## AIM OF THE TASK
Present all of the material below as a JSON list of strings, one string per line, leaving out blank lines.

## EXTRACTED ENTRIES
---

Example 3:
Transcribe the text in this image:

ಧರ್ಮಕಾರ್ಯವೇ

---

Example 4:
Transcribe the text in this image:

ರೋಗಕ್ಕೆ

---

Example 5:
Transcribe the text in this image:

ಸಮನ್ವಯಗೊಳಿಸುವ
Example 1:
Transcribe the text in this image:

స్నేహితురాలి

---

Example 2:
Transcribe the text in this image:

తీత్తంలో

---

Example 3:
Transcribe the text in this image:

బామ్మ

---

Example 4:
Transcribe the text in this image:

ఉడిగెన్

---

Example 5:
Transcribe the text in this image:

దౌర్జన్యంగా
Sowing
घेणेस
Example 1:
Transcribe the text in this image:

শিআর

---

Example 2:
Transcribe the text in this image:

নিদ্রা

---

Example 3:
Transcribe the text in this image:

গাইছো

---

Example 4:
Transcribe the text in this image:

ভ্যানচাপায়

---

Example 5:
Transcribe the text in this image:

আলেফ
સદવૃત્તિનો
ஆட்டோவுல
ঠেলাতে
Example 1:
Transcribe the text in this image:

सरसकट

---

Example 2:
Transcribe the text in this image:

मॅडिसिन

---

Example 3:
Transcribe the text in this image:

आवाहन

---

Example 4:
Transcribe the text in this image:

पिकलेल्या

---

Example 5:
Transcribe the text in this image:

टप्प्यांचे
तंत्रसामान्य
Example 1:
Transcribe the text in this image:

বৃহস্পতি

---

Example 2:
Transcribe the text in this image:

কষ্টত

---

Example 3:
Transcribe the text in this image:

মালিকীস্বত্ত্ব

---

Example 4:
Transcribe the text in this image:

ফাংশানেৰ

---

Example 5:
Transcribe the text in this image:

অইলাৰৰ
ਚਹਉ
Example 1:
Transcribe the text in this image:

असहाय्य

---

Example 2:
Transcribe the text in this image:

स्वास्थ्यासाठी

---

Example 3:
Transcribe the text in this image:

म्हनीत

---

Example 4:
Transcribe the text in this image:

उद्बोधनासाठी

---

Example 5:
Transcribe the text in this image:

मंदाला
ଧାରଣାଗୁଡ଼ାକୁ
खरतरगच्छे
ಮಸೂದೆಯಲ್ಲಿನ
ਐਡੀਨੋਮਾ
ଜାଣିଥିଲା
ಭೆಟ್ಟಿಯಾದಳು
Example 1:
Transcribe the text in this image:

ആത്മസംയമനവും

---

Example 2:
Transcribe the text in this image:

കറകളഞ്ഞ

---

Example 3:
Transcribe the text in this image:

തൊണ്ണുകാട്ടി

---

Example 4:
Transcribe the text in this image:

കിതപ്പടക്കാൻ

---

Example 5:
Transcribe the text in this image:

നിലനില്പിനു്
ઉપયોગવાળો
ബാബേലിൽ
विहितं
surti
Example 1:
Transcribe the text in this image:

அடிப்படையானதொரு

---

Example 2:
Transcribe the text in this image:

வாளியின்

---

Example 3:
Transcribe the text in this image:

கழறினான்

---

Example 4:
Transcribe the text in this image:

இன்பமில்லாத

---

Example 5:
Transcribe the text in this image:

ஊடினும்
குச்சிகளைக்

## RESULT FOR THIS TASK
[
  "---",
  "Example 3:",
  "Transcribe the text in this image:",
  "ಧರ್ಮಕಾರ್ಯವೇ",
  "---",
  "Example 4:",
  "Transcribe the text in this image:",
  "ರೋಗಕ್ಕೆ",
  "---",
  "Example 5:",
  "Transcribe the text in this image:",
  "ಸಮನ್ವಯಗೊಳಿಸುವ",
  "Example 1:",
  "Transcribe the text in this image:",
  "స్నేహితురాలి",
  "---",
  "Example 2:",
  "Transcribe the text in this image:",
  "తీత్తంలో",
  "---",
  "Example 3:",
  "Transcribe the text in this image:",
  "బామ్మ",
  "---",
  "Example 4:",
  "Transcribe the text in this image:",
  "ఉడిగెన్",
  "---",
  "Example 5:",
  "Transcribe the text in this image:",
  "దౌర్జన్యంగా",
  "Sowing",
  "घेणेस",
  "Example 1:",
  "Transcribe the text in this image:",
  "শিআর",
  "---",
  "Example 2:",
  "Transcribe the text in this image:",
  "নিদ্রা",
  "---",
  "Example 3:",
  "Transcribe the text in this image:",
  "গাইছো",
  "---",
  "Example 4:",
  "Transcribe the text in this image:",
  "ভ্যানচাপায়",
  "---",
  "Example 5:",
  "Transcribe the text in this image:",
  "আলেফ",
  "સદવૃત્તિનો",
  "ஆட்டோவுல",
  "ঠেলাতে",
  "Example 1:",
  "Transcribe the text in this image:",
  "सरसकट",
  "---",
  "Example 2:",
  "Transcribe the text in this image:",
  "मॅडिसिन",
  "---",
  "Example 3:",
  "Transcribe the text in this image:",
  "आवाहन",
  "---",
  "Example 4:",
  "Transcribe the text in this image:",
  "पिकलेल्या",
  "---",
  "Example 5:",
  "Transcribe the text in this image:",
  "टप्प्यांचे",
  "तंत्रसामान्य",
  "Example 1:",
  "Transcribe the text in this image:",
  "বৃহস্পতি",
  "---",
  "Example 2:",
  "Transcribe the text in this image:",
  "কষ্টত",
  "---",
  "Example 3:",
  "Transcribe the text in this image:",
  "মালিকীস্বত্ত্ব",
  "---",
  "Example 4:",
  "Transcribe the text in this image:",
  "ফাংশানেৰ",
  "---",
  "Example 5:",
  "Transcribe the text in this image:",
  "অইলাৰৰ",
  "ਚਹਉ",
  "Example 1:",
  "Transcribe the text in this image:",
  "असहाय्य",
  "---",
  "Example 2:",
  "Transcribe the text in this image:",
  "स्वास्थ्यासाठी",
  "---",
  "Example 3:",
  "Transcribe the text in this image:",
  "म्हनीत",
  "---",
  "Example 4:",
  "Transcribe the text in this image:",
  "उद्बोधनासाठी",
  "---",
  "Example 5:",
  "Transcribe the text in this image:",
  "मंदाला",
  "ଧାରଣାଗୁଡ଼ାକୁ",
  "खरतरगच्छे",
  "ಮಸೂದೆಯಲ್ಲಿನ",
  "ਐਡੀਨੋਮਾ",
  "ଜାଣିଥିଲା",
  "ಭೆಟ್ಟಿಯಾದಳು",
  "Example 1:",
  "Transcribe the text in this image:",
  "ആത്മസംയമനവും",
  "---",
  "Example 2:",
  "Transcribe the text in this image:",
  "കറകളഞ്ഞ",
  "---",
  "Example 3:",
  "Transcribe the text in this image:",
  "തൊണ്ണുകാട്ടി",
  "---",
  "Example 4:",
  "Transcribe the text in this image:",
  "കിതപ്പടക്കാൻ",
  "---",
  "Example 5:",
  "Transcribe the text in this image:",
  "നിലനില്പിനു്",
  "ઉપયોગવાળો",
  "ബാബേലിൽ",
  "विहितं",
  "surti",
  "Example 1:",
  "Transcribe the text in this image:",
  "அடிப்படையானதொரு",
  "---",
  "Example 2:",
  "Transcribe the text in this image:",
  "வாளியின்",
  "---",
  "Example 3:",
  "Transcribe the text in this image:",
  "கழறினான்",
  "---",
  "Example 4:",
  "Transcribe the text in this image:",
  "இன்பமில்லாத",
  "---",
  "Example 5:",
  "Transcribe the text in this image:",
  "ஊடினும்",
  "குச்சிகளைக்"
]